Female executive looks to groom young charges with character and traits of leadership
by Nicolette Wong
Ms Ngan landed a position of management associate in the group's general manager office in 1996—at a time when the group embarked on an exhilarating journey towards organisation re-engineering.
The group's general manager noticed her flair for engineering transformation and gave her an opportunity to shine. "For two years, I worked closely with the senior management team, primarily to centralise our business functions and systems. This gave me a great deal of insights into business operation and helped me to understand how human resources managers work as partners of a business operation," she recalls.
Human resources management plays a key strategic role in fostering corporate growth and the dynamic, multifaceted profession attracts an increasing number of young graduates from a broad range of educational backgrounds every year. Ms Ngan cautions however that aspiring individuals must possess an open frame of mind, oodles of confidence and the ability to show sensitive to other people's feelings.
"Professionals in this field must also be compassionate and be able to come up with practical solutions to bridge any gap between the company's goals and the employees' expectations," she notes. "HR is all about building a platform for understanding and balance."
################
_Job item 1_
Rewrite the rows starting with the line that contains "percentile rank within the sample" and going on through the line that contains "Reading right to left, what", putting "wedge" wherever "slice" appears and changing nothing else.

(Figure understanding rows)
################
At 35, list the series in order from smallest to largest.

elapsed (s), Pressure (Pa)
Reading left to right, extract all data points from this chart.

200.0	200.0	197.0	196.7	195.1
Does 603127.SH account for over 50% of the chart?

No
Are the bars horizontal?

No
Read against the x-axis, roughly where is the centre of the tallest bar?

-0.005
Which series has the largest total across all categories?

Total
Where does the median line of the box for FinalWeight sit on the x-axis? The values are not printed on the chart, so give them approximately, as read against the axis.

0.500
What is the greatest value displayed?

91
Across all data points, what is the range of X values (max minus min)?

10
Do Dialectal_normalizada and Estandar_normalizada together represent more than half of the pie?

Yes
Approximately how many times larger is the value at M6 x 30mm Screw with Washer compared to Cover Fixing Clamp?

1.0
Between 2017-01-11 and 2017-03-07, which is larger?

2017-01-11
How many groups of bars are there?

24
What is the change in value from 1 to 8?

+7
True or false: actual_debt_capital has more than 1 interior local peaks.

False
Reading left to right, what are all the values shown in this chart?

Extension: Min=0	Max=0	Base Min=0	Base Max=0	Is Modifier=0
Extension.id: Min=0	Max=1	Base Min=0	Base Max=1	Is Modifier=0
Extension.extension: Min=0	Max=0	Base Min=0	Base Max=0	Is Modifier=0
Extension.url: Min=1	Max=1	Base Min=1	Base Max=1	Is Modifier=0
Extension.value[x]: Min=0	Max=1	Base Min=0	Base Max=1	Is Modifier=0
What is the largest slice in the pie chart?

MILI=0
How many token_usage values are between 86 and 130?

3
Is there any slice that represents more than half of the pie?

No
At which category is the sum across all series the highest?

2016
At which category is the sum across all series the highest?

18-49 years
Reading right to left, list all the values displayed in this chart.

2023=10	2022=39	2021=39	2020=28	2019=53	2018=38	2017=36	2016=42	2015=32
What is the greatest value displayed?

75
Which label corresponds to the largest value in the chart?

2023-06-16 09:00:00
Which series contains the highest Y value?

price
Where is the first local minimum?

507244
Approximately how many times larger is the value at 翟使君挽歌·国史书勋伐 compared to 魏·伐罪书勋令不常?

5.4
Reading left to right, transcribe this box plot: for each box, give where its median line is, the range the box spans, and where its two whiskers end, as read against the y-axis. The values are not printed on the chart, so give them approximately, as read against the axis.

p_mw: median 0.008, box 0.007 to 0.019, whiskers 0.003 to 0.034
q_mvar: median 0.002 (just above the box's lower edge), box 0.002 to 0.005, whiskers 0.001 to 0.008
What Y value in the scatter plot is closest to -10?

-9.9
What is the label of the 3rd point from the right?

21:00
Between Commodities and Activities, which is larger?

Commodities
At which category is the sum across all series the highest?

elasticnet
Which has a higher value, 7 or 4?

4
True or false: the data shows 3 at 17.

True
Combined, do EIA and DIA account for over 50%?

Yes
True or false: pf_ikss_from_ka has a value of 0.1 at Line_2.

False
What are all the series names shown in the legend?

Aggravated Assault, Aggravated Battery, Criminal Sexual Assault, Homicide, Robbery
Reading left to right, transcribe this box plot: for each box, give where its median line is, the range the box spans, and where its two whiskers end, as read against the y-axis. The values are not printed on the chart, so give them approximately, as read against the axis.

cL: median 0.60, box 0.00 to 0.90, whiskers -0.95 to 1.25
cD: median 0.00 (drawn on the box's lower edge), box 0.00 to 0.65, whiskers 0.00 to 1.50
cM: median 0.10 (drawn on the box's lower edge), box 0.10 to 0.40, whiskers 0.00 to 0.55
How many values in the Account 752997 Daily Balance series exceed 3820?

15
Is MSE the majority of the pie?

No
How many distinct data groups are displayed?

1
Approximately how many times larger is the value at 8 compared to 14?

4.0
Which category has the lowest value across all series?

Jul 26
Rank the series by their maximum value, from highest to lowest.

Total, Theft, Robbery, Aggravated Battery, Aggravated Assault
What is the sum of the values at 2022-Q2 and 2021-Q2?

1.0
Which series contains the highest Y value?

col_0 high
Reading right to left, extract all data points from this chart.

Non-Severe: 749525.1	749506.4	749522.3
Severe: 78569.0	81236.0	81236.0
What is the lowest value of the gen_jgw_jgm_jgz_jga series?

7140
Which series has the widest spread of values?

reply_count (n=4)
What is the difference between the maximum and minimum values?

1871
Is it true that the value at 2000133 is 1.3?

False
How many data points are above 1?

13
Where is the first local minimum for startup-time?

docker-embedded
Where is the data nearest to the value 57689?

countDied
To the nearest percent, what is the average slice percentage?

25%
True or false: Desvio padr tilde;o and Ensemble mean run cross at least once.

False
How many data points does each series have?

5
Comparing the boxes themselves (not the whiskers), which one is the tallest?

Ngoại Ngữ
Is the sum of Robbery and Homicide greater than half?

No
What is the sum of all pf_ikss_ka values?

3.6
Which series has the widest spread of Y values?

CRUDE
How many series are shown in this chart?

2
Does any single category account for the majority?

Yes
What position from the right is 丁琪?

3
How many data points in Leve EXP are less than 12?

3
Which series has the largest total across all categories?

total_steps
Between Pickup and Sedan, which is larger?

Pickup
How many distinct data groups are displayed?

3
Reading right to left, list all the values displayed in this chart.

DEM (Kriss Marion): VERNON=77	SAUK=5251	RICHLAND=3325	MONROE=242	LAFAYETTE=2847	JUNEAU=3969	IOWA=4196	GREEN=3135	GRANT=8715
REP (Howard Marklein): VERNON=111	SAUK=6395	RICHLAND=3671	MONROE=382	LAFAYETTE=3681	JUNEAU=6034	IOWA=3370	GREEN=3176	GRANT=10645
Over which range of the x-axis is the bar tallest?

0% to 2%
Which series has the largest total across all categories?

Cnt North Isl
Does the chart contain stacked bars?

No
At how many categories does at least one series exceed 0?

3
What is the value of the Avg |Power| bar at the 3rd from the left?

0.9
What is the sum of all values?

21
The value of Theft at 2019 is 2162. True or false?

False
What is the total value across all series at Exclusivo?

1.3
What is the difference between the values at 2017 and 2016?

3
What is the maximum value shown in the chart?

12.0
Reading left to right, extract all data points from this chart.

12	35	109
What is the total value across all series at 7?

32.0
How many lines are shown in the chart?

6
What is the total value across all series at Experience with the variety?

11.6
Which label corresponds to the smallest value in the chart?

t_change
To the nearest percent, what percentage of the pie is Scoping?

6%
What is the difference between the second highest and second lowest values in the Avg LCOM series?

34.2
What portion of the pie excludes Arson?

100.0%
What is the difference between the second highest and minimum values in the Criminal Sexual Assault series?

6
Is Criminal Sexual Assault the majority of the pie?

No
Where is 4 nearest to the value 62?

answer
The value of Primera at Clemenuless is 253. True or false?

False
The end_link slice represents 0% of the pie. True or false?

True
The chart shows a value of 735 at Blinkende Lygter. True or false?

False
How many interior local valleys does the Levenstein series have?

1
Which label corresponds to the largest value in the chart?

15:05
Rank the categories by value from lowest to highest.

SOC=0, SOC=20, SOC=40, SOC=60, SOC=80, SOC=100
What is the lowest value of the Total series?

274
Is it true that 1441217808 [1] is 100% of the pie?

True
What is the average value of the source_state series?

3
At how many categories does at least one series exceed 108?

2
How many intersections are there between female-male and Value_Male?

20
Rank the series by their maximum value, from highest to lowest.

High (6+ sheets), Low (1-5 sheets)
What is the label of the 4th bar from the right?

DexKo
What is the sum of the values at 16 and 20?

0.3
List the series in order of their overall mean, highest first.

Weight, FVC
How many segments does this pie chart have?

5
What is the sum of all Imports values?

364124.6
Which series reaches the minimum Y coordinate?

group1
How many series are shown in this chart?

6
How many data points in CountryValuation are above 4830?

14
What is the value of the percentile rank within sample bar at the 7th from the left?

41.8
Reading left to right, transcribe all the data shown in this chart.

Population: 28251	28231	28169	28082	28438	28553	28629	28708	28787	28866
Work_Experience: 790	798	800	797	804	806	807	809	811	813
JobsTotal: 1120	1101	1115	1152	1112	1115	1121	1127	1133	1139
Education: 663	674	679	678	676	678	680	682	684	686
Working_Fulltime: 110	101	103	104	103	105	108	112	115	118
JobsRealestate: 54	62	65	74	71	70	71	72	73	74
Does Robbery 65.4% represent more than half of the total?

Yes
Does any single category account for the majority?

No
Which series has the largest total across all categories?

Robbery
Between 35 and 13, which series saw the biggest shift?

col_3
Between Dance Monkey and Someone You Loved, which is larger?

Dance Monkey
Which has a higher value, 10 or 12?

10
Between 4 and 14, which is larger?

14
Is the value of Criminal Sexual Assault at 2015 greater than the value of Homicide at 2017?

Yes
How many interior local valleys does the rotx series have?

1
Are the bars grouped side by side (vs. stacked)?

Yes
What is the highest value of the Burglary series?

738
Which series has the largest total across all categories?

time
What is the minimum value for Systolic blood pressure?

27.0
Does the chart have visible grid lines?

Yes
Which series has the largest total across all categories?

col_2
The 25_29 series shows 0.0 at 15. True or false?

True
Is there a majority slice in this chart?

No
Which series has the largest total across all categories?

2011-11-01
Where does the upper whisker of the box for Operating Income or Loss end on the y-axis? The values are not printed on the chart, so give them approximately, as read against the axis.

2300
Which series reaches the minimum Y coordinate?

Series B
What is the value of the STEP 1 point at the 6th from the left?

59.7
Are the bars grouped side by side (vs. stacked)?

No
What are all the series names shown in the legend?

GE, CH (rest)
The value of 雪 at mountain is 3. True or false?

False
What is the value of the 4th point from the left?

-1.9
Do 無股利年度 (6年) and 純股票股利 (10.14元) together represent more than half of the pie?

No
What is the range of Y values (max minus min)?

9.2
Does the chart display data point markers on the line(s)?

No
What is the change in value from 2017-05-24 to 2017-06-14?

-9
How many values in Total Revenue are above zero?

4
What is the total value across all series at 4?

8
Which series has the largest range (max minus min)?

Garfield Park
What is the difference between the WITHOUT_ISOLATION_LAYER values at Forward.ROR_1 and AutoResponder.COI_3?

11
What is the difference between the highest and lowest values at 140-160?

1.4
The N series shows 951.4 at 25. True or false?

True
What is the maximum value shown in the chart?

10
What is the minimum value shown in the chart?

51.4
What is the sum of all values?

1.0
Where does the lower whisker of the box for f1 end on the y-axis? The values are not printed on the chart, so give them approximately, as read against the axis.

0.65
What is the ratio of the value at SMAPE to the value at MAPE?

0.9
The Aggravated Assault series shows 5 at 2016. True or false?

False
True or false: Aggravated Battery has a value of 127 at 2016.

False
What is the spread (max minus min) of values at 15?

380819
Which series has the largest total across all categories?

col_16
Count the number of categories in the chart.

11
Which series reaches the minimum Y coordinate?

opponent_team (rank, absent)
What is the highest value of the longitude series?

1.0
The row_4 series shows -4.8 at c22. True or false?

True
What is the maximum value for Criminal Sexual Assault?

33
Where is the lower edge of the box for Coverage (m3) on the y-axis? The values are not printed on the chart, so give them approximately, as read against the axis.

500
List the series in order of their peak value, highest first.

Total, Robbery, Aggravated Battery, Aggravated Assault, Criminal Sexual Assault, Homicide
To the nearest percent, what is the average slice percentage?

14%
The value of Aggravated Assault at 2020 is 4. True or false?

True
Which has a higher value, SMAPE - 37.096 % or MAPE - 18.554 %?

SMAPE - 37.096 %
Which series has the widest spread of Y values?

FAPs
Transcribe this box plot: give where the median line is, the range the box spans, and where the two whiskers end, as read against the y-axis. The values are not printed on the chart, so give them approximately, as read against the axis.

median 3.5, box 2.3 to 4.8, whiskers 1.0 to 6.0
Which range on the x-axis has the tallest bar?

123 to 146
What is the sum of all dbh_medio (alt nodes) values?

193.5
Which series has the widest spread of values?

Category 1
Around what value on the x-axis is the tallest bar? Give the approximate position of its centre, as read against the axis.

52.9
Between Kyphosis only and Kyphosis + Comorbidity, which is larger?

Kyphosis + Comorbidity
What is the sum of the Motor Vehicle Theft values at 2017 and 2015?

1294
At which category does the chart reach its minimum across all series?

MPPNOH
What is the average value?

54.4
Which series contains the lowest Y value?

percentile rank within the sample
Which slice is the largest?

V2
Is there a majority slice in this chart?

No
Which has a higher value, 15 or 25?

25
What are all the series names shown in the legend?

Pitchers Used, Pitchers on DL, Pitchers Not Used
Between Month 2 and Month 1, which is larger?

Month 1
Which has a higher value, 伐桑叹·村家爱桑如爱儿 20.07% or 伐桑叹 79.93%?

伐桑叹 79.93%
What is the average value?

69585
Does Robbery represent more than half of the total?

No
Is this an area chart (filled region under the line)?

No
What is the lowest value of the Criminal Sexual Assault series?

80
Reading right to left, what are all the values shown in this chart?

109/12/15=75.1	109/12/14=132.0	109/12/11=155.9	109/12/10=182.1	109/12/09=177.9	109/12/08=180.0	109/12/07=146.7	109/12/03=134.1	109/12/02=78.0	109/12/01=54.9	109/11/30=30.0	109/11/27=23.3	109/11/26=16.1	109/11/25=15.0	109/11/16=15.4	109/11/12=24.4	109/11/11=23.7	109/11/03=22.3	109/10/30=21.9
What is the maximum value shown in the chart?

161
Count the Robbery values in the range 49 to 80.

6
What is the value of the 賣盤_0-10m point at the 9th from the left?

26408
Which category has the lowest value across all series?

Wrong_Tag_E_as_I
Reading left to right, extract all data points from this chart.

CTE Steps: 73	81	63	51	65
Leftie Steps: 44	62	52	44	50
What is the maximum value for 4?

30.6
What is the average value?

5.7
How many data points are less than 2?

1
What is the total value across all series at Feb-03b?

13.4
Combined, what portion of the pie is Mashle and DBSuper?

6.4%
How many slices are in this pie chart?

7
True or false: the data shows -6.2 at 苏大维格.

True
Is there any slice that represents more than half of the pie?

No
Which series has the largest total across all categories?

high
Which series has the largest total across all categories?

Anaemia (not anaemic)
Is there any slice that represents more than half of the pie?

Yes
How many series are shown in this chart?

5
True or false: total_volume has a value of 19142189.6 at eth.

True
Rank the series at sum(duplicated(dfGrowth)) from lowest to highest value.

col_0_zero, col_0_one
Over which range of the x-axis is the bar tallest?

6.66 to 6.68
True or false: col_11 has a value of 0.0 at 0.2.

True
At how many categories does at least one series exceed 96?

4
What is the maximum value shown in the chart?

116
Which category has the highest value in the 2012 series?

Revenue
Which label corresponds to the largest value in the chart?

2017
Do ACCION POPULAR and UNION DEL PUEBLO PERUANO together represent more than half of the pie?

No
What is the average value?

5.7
################
_Job item 2_
Extend the profile of the female HR executive past its final sentence.

_Exercise result 1_
percentile rank within the sample
Which wedge is the largest?

V2
Is there a majority wedge in this chart?

No
Which has a higher value, 15 or 25?

25
What are all the series names shown in the legend?

Pitchers Used, Pitchers on DL, Pitchers Not Used
Between Month 2 and Month 1, which is larger?

Month 1
Which has a higher value, 伐桑叹·村家爱桑如爱儿 20.07% or 伐桑叹 79.93%?

伐桑叹 79.93%
What is the average value?

69585
Does Robbery represent more than half of the total?

No
Is this an area chart (filled region under the line)?

No
What is the lowest value of the Criminal Sexual Assault series?

80
Reading right to left, what are all the values shown in this chart?

_Exercise result 2_
Today, Ms Ngan is responsible for managing the human resource requirements for the group's business portfolio, mapping the needs for future development, and overseeing staff training and career progression within the group's head office and other operations. Her other duties encompass meeting regularly with department heads to understand their needs, strategic planning, and organising corporate activities that help to drive corporate development. She feels her character traits have contributed to a fun and interesting career.
A senior executive in her own right, Ms Ngan refuses to rest on her laurels. In particular, she continues to seek opportunities to nurture the younger generation to become future leaders. She is currently working on the group's brand new management development programme, which adopts a contemporary and dynamic approach to talent development, aiming at providing high-potential individuals a chance to work with the group's senior executives in a meticulously designed buddy system.
She explains that Miramar Group's management associates will gain a broad overview of the group's businesses during three-month rotational stints in various business functions, working as assistants to senior executives.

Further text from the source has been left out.